I'd much appreciate some advice on identifying FineReader scanned elements that might require human verification. I am working on a web-based application in which tax forms are sent to the Cloud OCR. The output is then scraped for export to a database.
100% accuracy is required for numbers in the tax forms, so I will have to supplement the ABBYY Cloud OCR output with human intervention. Since the ABBYY FineReader Engine Visual Components module is only available for Windows installations, I plan to code up a web-based human verification engine.
For this verification engine, I had planned to rely on the charConfidence attribute from the ABBY XML Export to identify numbers requiring human verification, based on some pre-specified confidence threshold. However, I'm not sure if this is proper, since many numbers that FineReader reads correctly (100% accuracy in my sample forms, incidentally) have low charConfidence numbers.
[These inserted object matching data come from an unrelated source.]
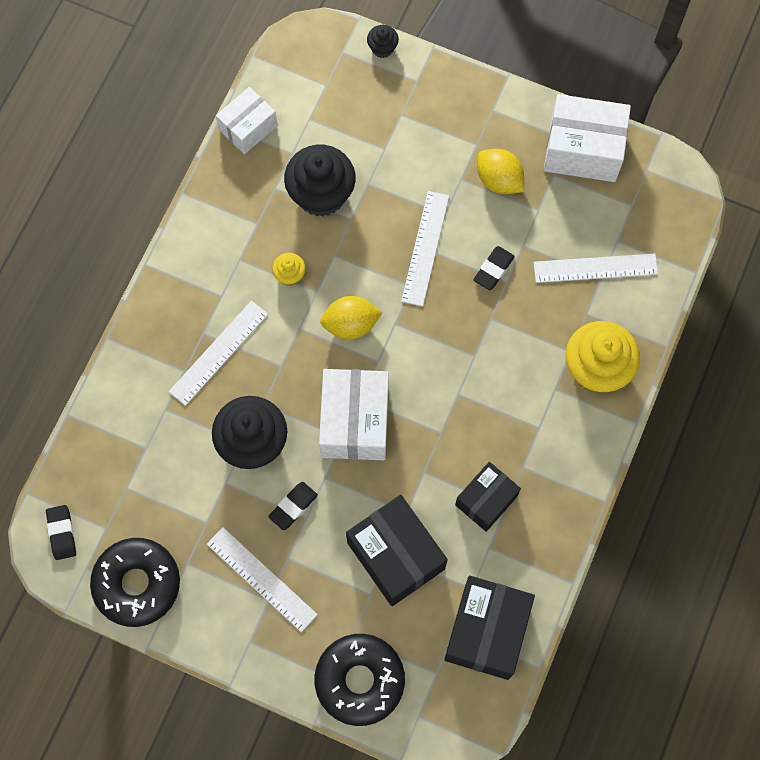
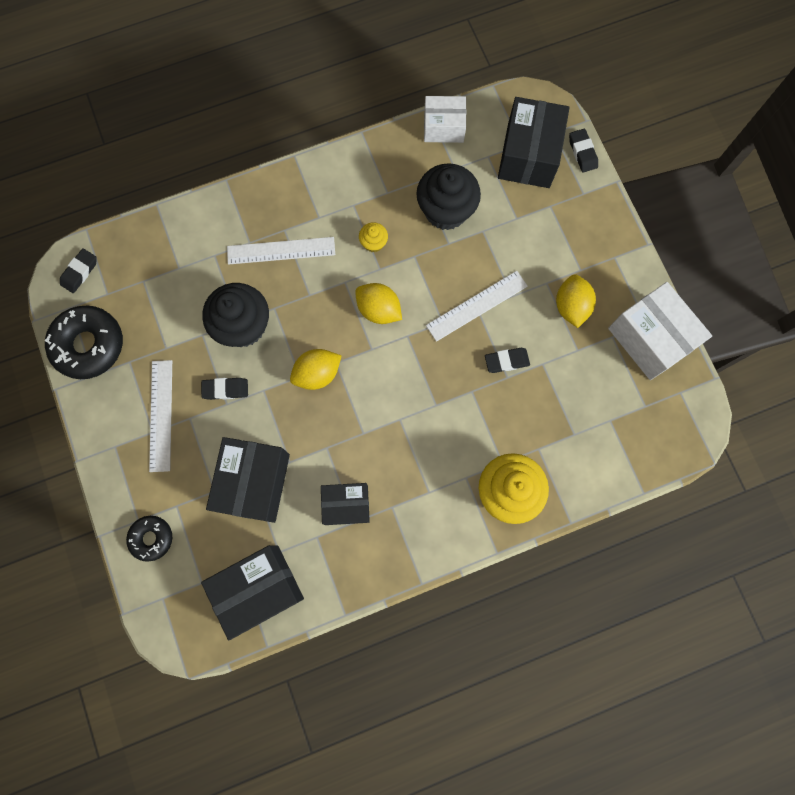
camera: 45 degrees right, 5 degrees up
(341, 89) = (528, 155): none -> black box
(355, 422) = (317, 374): white box -> yellow lemon
(359, 680) = (151, 538): black donut -> black donut, size x0.57
(382, 48) = (582, 152): black cupcake -> black eraser
(595, 268) = (576, 424): white ruler -> none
Can anyone give advice on this? I see two possible options:
- Only require human verification for very low (say, <20%) charConfidence values. My impression is that charConfidence is, anyways, low on average for numbers relative to letters (even as ABBYY FineReader is so far giving me 100% accuracy for numbers in sample documents).
- Use the suspicious attribute to identify numbers requiring subsequent human verification. Essentially, I'm deferring to ABBYY's algorithms' binary judgment to identify potentially misread numbers.